We got traction but made no revenue, so the recommendation engine idea flopped. But we had accumulated enough expertise in AI to try and make different products and try things out. The first thing we had to solve after pivoting was what was a possible business that we could run and generate traction out of. 

We raised some money, kept building many proofs of concepts, and searching for early customers. We made healthcare AI products in dental health, consumer tech, and AI social media analytics products, failing fast many times until we figured out what was something we could actually create revenue from. 

Once we were clear we could make money from our retail AI proof of concept, we raised more money and continued building the product, attracting early customers. Serving early customers involves lots of effort by founders because there are too many uncertainties in technology, operations, and client service. 

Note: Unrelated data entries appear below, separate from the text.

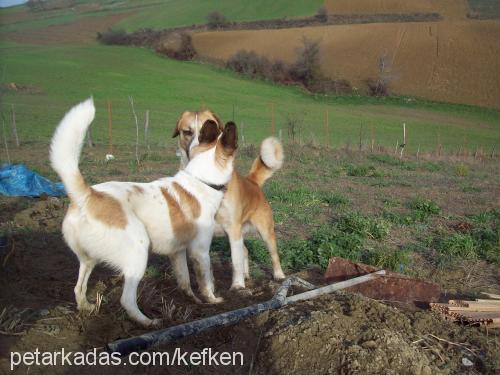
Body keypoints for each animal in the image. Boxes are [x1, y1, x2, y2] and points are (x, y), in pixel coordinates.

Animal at [49, 98, 237, 328]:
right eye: (187, 132)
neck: (200, 179)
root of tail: (87, 195)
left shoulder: (177, 252)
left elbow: (184, 280)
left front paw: (192, 300)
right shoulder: (200, 251)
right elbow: (206, 279)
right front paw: (212, 300)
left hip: (88, 260)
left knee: (79, 287)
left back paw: (87, 307)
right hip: (138, 253)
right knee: (127, 300)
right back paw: (148, 322)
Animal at [173, 110, 284, 290]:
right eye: (187, 132)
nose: (195, 147)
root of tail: (252, 181)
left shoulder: (233, 231)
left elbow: (235, 262)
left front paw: (237, 286)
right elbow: (206, 266)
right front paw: (209, 287)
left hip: (265, 232)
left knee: (273, 255)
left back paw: (279, 276)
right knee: (244, 251)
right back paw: (246, 275)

Slowly and steadily, we solved uncertainties in serving early customers by retaining good people and setting up processes. Once that is done, now our company’s main challenge is to scale product and sales to process retail images across multiple continents and that’s what the founders are now focusing on.

                               


What advice do you have for aspiring entrepreneurs or those eyeing the top job?

There is just so much I want to share with aspiring entrepreneurs from my experiences and mistakes running a startup that this space won’t be enough. The two most important things that I have highlighted already are not to be stuck in one’s comfort zone and be agile, listening to market feedback. 

Agility and risk taking, however, doesn’t mean losing focus. One needs to set an aim and then be agile and willing to do whatever it takes to achieve it. One more thing aspiring entrepreneurs need to be very clear about is that a startup needs to be a high-growth venture, always make sure that traction/revenue is growing as fast as possible.


Which is your favorite book and why?

During the lockdowns, I read the Incerto series [and its free mathematical companion book which came out recently] by Nassim Nicholas Taleb and I think it's the best set of books I have ever read. Anyone who has a quantitative bend of mind would love the topics the books address. 

There are numbers and metrics you need to acknowledge and others you need to ignore when making decisions, the book gives you a frame of mind to be the judge. Other books I like are The Player of Games by Iain Banks, Fountainhead by Ayn Rand, Silmarillion by JRR Tolkien, 23 things they don’t tell you about Capitalism by Ha-Joon Chang, and Freakonomics by Levitt and Dubner.


Bio - 

Muktabh is Chief Data Scientist and co-founder of ParallelDots. ParallelDots is a retailtech AI startup that helps large CPG companies and agencies to measure their retail execution. ParallelDots Deep Learning algorithms analyze shelf photos from super markets, kiranas and other retail spaces. and tell clients whether products and marketing materials are visible to customers. 

Muktabh leads the Deep Learning team at ParallelDots which is one of the leaders in Retail Computer Vision published at multiple international conferences and journals. During the COVID lockdown, Muktabh has also been trying to build OOGASHOP, an app which helps local shopping adapt to new normal for both consumers and small businesses. 

Muktabh is an active author on Quora where his answers have been read 3.5 Million times.